Job Summary:
AMD is a company dedicated to building innovative products that drive next-generation computing experiences. They are seeking a Systems Design Engineer to focus on AI infrastructure, responsible for creating reference architectures and technical documentation to support internal teams and customers in their hardware and software decisions.
Responsibilities:
• Apply your expertise to shape AI infrastructure by creating reference architectures, configuration guides, and deployment blueprints that help internal teams and customers make informed hardware and software decisions.
• Perform deep technical evaluations of AI stacks across compute, storage, networking, and observability layers, documenting how they work, where they fit, and the tradeoffs involved.
• Design and execute reproducible experiments and benchmarking harnesses to compare technologies such as schedulers, distributed training libraries, and observability stacks.
• Develop small reference implementations and tools to validate performance hypotheses, analyze system behavior and more.
• Build a library of technical artifacts—including presentations, design documents, and “how it works” guides, to support pre-sales engineers and enable others to skill up from an HPC perspective.
• Present findings through demos, documentation, and internal talks, and create templates and checklists to support repeatable evaluations and cluster designs.
Qualifications:
Required:
• Hands-on experience with rack- and row-scale performant infrastructure.

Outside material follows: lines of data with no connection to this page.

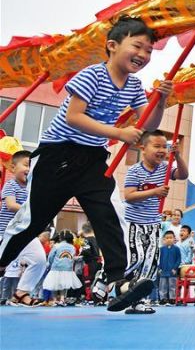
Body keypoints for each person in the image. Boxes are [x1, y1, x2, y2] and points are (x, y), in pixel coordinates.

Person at [0, 16, 174, 313]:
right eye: (138, 46)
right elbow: (74, 117)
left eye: (149, 51)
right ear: (112, 45)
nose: (143, 55)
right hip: (58, 155)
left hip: (93, 159)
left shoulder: (133, 85)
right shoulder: (91, 75)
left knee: (108, 215)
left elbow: (149, 127)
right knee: (33, 221)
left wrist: (159, 101)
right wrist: (118, 133)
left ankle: (119, 281)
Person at [123, 129, 188, 314]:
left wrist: (178, 156)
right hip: (134, 222)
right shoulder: (135, 171)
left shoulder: (165, 168)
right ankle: (114, 284)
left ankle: (139, 300)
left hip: (153, 222)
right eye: (157, 146)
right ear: (142, 148)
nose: (162, 150)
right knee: (137, 259)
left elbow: (183, 175)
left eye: (164, 147)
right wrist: (154, 192)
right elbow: (128, 196)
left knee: (151, 262)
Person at [0, 150, 47, 307]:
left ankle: (21, 292)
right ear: (13, 168)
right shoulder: (11, 185)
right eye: (26, 165)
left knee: (40, 260)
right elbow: (11, 205)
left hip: (25, 233)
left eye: (32, 166)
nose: (29, 169)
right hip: (5, 233)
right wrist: (33, 211)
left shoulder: (33, 188)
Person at [43, 230, 83, 307]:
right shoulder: (72, 247)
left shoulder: (56, 246)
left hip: (56, 267)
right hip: (67, 269)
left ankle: (54, 300)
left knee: (54, 284)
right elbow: (72, 257)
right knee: (65, 284)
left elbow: (51, 257)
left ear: (60, 237)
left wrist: (51, 264)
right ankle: (62, 299)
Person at [158, 231, 181, 305]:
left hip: (172, 271)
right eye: (167, 238)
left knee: (172, 285)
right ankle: (163, 298)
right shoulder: (161, 249)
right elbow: (159, 259)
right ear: (164, 239)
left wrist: (175, 268)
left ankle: (172, 298)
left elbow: (178, 259)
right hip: (163, 271)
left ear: (174, 239)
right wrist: (159, 268)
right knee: (162, 286)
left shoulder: (177, 249)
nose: (169, 239)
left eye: (171, 238)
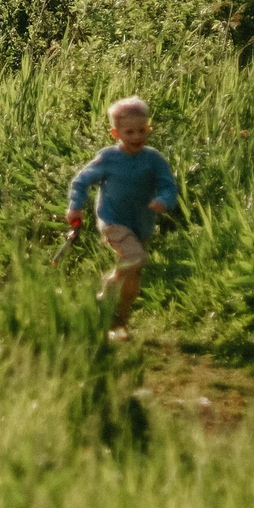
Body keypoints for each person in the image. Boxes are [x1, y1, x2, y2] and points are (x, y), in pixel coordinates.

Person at [67, 96, 180, 340]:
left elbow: (168, 185)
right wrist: (76, 206)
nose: (137, 137)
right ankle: (106, 292)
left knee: (133, 279)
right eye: (129, 132)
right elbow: (82, 181)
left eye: (142, 130)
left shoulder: (153, 159)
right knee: (136, 257)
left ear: (148, 129)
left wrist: (164, 200)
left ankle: (117, 322)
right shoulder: (109, 158)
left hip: (142, 224)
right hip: (112, 220)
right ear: (115, 133)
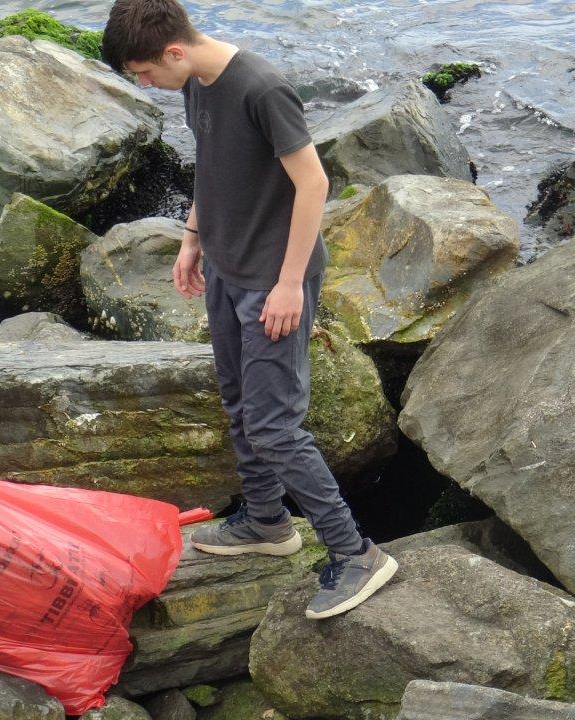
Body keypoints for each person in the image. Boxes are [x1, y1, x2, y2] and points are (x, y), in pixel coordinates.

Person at [101, 0, 397, 620]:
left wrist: (290, 284)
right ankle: (266, 523)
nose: (143, 85)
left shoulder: (262, 87)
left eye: (144, 73)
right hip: (227, 269)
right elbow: (211, 170)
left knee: (274, 425)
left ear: (173, 52)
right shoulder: (198, 86)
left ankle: (357, 553)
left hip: (273, 280)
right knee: (239, 406)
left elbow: (313, 184)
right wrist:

• Ability to explore how AI workloads like inferencing and training fit into large-scale AI infrastructure.
• Self-directed, proactive, and comfortable navigating ambiguity to solve complex problems.
• Clear communication skills and enjoyment in writing technical artifacts.
• Ability to collaborate naturally with internal teams and customers.
• Curiosity, initiative, and a drive to create.
• Bachelors or Masters degree in electrical or computer engineering.
Preferred:
• Engineering mindset: Evidence of end-to-end systems thinking, debugging, and tradeoff decisions.
• AI/HPC cluster background: hands-on familiarity with at least two schedulers and/or orchestration systems (e.g., Slurm, Kubernetes), MPI/OpenMP, distributed storage patterns, or performance analysis.
• Comparative analysis: experience writing evaluation docs/RFCs with clear criteria, benchmarks, risks, and recommendations.
• Strong Linux fundamentals: Linux operating systems, networking, filesystems, containers, performance tooling (perf, flamegraphs, nvprof/rocprof, basic eBPF).
• Clear communication: ability to turn complex systems into accessible, structured documentation with diagrams and reproducible steps.
• AMD ecosystem experience: ROCm, RCCL, Instinct GPUs, EPYC platforms, compiler/toolchain impacts, and performance tuning.
• Distributed training internals: DDP, collective comms, sharded/stateful optimizers; NCCL/RCCL behavior and transport considerations (PCIe, NVLink, IF).
• Orchestration models: Slurm configuration patterns, Kubernetes for HPC/AI (GPU operators, device plugins), Apptainer/Singularity.
• Storage/data: parallel filesystems (Lustre, BeeGFS), object stores, RDMA, data pipeline throughput and caching strategies.
• IaC literacy: Terraform/Ansible for reproducible blueprints—focused on design and sample configs, not running prod clusters.
• Documentation tooling: reproducible docs/workbooks, literate programming notebooks, CI for benchmarks.
Company:
Advanced Micro Devices is a semiconductor company that designs and develops graphics units, processors, and media solutions. Founded in 1969, the company is headquartered in Santa Clara, USA, with a team of 10001+ employees. The company is currently Late Stage.